Details
-
Bug
-
Resolution: Fixed
-
Medium
-
None
-
None
-
3
-
9223372036854775807
Description
There were several reports of Lustre reexport via nfsv4 having a stale metadata problem that initially was determined to be lack of nanosecond timestamps support, but upon further research it looks like starting from about Linux kernel v5.5 the new i_version inode field is supposed to help even with coarse timestamp resolution.
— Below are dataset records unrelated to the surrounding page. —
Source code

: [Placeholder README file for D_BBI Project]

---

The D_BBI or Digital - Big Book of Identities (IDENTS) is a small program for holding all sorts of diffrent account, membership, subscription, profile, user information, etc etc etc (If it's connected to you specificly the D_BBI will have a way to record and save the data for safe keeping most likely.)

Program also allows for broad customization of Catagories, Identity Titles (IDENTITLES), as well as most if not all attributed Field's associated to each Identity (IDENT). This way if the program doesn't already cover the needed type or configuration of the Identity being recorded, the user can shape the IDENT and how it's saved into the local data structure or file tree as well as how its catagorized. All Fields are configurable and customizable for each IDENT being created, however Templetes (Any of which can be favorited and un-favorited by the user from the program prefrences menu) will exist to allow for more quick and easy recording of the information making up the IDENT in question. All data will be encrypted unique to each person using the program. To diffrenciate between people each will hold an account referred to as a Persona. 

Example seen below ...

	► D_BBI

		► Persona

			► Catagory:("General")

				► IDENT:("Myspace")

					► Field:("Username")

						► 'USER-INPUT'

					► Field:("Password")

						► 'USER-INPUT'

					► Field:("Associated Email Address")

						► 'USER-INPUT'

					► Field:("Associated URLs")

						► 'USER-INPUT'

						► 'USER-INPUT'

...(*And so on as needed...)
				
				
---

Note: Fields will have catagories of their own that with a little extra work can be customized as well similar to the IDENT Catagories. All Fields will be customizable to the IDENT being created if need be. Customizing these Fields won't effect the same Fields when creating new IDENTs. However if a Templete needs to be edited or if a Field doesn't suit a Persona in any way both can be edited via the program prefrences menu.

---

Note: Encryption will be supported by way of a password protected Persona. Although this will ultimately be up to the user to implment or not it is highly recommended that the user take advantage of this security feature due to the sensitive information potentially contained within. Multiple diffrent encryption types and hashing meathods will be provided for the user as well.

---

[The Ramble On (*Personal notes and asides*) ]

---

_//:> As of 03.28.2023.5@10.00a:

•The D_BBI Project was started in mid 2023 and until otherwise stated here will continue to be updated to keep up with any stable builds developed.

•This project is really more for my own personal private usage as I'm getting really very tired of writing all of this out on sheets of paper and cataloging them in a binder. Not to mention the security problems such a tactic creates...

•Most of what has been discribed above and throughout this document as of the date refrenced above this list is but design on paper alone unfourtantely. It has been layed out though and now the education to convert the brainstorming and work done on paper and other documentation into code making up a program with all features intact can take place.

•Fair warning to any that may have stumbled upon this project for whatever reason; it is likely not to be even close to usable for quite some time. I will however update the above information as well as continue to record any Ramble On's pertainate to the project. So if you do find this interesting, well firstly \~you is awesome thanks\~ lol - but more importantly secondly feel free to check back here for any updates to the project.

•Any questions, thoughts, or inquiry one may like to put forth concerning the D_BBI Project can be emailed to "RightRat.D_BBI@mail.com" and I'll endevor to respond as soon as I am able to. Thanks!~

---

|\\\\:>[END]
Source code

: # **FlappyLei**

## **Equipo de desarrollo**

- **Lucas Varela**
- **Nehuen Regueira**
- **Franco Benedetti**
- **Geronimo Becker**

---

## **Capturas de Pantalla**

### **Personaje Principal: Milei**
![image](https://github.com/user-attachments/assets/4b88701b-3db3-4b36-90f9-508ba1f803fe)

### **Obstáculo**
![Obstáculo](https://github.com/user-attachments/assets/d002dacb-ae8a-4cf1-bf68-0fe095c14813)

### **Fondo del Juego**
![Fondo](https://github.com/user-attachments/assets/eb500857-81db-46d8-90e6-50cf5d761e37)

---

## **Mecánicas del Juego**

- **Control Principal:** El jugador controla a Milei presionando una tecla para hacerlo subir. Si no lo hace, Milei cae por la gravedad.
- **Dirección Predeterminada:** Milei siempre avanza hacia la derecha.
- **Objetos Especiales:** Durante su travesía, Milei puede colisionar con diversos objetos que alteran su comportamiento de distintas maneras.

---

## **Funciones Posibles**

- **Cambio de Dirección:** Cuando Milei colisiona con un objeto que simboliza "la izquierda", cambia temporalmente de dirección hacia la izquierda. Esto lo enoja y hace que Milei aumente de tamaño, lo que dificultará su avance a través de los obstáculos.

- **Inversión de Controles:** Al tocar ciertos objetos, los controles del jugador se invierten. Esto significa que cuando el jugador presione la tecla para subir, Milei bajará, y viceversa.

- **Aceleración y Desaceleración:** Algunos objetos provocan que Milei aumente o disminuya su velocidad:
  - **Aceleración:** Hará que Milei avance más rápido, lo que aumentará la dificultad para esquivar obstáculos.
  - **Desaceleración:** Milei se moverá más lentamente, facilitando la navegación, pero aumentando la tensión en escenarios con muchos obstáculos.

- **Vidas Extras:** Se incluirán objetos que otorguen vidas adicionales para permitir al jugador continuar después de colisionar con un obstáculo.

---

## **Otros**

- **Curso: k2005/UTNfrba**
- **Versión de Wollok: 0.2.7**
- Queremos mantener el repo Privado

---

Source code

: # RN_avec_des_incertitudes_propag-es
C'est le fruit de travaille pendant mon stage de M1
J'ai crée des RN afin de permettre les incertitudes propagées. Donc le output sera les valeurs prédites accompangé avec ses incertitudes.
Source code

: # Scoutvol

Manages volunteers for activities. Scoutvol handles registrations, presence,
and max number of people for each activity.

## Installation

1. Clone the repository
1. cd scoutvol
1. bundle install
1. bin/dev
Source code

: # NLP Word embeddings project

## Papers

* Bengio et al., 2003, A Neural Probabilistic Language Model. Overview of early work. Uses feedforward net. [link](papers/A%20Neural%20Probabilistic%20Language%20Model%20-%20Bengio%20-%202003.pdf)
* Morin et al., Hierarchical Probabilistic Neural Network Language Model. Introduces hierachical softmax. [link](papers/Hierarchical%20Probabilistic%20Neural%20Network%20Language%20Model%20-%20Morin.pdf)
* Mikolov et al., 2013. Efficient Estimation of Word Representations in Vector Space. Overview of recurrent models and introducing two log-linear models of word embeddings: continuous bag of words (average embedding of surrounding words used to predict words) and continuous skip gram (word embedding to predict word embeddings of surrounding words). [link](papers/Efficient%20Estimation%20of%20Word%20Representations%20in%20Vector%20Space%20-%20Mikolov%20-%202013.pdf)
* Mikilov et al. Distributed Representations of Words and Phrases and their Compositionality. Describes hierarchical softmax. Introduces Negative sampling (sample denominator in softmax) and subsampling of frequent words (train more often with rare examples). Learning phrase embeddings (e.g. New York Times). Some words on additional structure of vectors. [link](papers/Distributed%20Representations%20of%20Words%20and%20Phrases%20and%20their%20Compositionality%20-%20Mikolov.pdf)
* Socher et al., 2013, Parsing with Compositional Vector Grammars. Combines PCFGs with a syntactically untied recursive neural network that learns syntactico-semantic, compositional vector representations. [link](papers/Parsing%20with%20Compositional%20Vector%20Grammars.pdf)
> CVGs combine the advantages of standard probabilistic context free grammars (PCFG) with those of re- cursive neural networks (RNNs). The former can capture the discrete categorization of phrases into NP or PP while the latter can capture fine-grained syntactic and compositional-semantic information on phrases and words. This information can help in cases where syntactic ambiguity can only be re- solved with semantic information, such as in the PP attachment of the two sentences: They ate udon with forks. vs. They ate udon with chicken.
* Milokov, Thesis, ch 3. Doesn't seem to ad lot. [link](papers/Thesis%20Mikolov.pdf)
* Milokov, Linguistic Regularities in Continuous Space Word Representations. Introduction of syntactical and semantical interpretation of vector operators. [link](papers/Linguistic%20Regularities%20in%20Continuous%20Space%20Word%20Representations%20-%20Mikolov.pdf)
Here's wha thte comment in linux/iversion.h says:
* The inode->i_version field: * --------------------------- * The change attribute (i_version) is mandated by NFSv4 and is mostly for * knfsd, but is also used for other purposes (e.g. IMA). The i_version must * appear larger to observers if there was an explicit change to the inode's * data or metadata since it was last queried. * * An explicit change is one that would ordinarily result in a change to the * inode status change time (aka ctime). i_version must appear to change, even * if the ctime does not (since the whole point is to avoid missing updates due * to timestamp granularity). If POSIX or other relevant spec mandates that the * ctime must change due to an operation, then the i_version counter must be * incremented as well. * Not all filesystems properly implement the i_version counter. Subsystems that * want to use i_version field on an inode should first check whether the * filesystem sets the SB_I_VERSION flag (usually via the IS_I_VERSION macro). * * Those that set SB_I_VERSION will automatically have their i_version counter * incremented on writes to normal files. If the SB_I_VERSION is not set, then * the VFS will not touch it on writes, and the filesystem can use it how it * wishes. Note that the filesystem is always responsible for updating the * i_version on namespace changes in directories (mkdir, rmdir, unlink, etc.). * We consider these sorts of filesystems to have a kernel-managed i_version. * * It may be impractical for filesystems to keep i_version updates atomic with * respect to the changes that cause them. They should, however, guarantee * that i_version updates are never visible before the changes that caused * them. Also, i_version updates should never be delayed longer than it takes * the original change to reach disk. *
With this in mind the simpliest way here is probably to set SB_I_VERSION for Lustre and then update the blocking AST to handler in llite to increase i_version for directories when an update (or update and some other bits) lock loss. Since inode normally does not go away, a re-lookup and re-obtaining the lock would find the inode and reuse it with the now increased i_version.
It's unclear how actual monotonically increasing i_version is important in practice.
Alternatively we can store i_version on disk (We already do for ldiskfs backend) and then transfer it to client, but that constitutes a protocol change for a not very clear benefit.